Data for this exercise:

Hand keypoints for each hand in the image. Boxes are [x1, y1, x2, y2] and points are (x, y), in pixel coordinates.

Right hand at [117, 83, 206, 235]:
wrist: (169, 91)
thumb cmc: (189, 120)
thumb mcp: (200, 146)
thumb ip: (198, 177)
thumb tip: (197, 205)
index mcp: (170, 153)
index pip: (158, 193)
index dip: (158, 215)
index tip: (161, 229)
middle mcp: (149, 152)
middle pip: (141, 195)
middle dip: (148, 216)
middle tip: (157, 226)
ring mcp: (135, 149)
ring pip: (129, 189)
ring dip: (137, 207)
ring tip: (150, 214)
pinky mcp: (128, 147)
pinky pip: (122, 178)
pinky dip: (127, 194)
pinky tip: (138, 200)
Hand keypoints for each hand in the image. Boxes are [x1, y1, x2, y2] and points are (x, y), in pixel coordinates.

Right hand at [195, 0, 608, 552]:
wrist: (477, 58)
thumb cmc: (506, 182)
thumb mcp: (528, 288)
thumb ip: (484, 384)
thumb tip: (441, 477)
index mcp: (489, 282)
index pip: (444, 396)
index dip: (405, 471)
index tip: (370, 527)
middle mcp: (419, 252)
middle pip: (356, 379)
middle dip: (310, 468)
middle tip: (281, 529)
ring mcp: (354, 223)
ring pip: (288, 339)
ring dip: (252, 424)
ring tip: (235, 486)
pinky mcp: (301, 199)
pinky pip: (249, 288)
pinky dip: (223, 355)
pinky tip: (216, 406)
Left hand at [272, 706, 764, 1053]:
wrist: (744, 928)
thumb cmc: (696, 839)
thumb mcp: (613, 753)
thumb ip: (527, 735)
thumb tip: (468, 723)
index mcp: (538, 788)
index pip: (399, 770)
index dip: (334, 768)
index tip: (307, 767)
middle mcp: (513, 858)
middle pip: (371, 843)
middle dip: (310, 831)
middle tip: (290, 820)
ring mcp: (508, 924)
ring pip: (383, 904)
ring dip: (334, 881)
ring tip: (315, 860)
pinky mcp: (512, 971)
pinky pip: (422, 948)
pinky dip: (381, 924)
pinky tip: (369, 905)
==
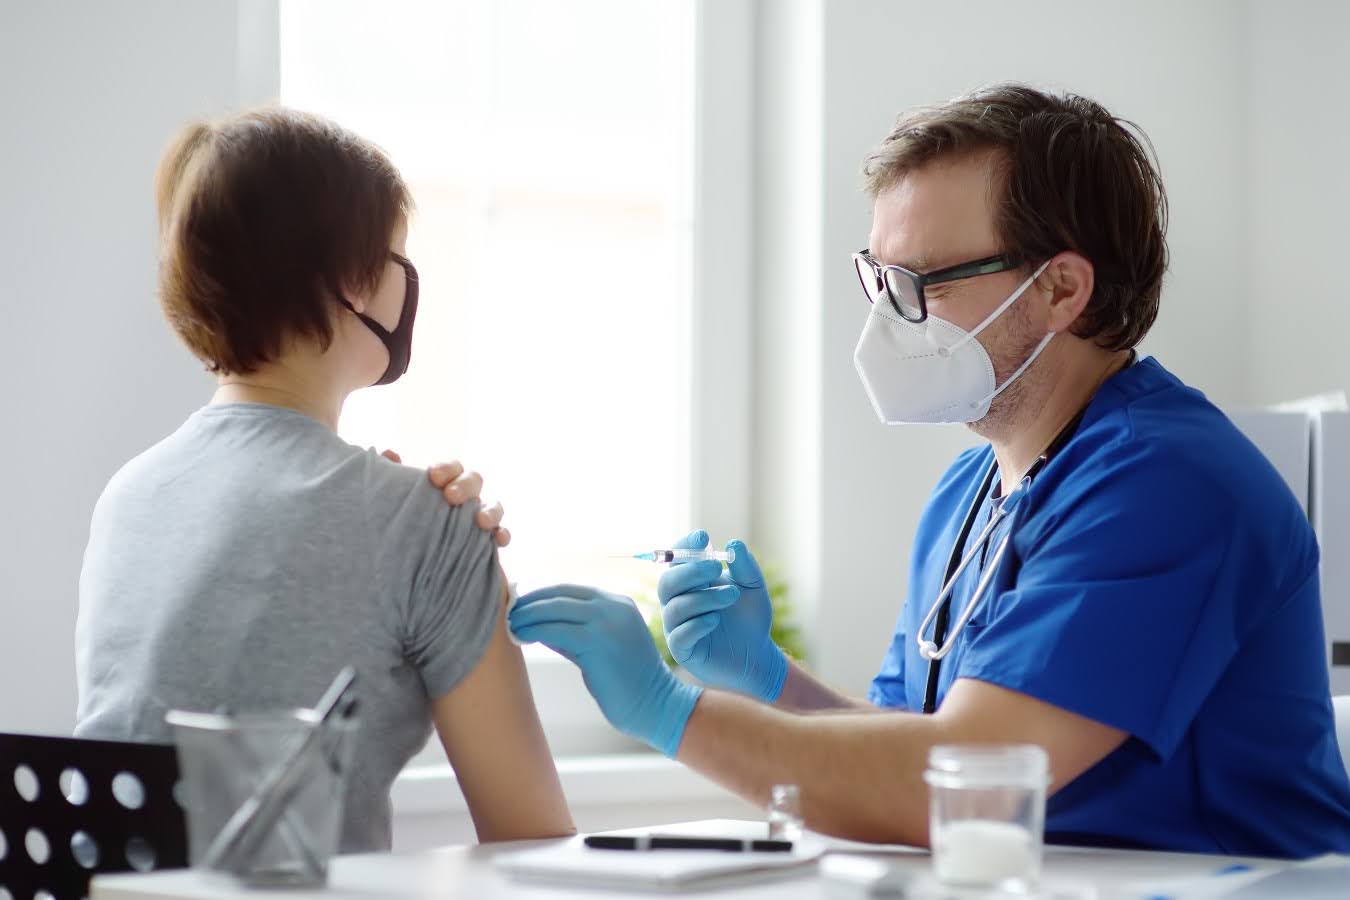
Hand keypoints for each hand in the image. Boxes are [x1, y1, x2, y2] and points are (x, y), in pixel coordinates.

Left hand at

Task item: For the word "thumb", say how many lines of the listing contain it; give the number alone.

Output for this task: 12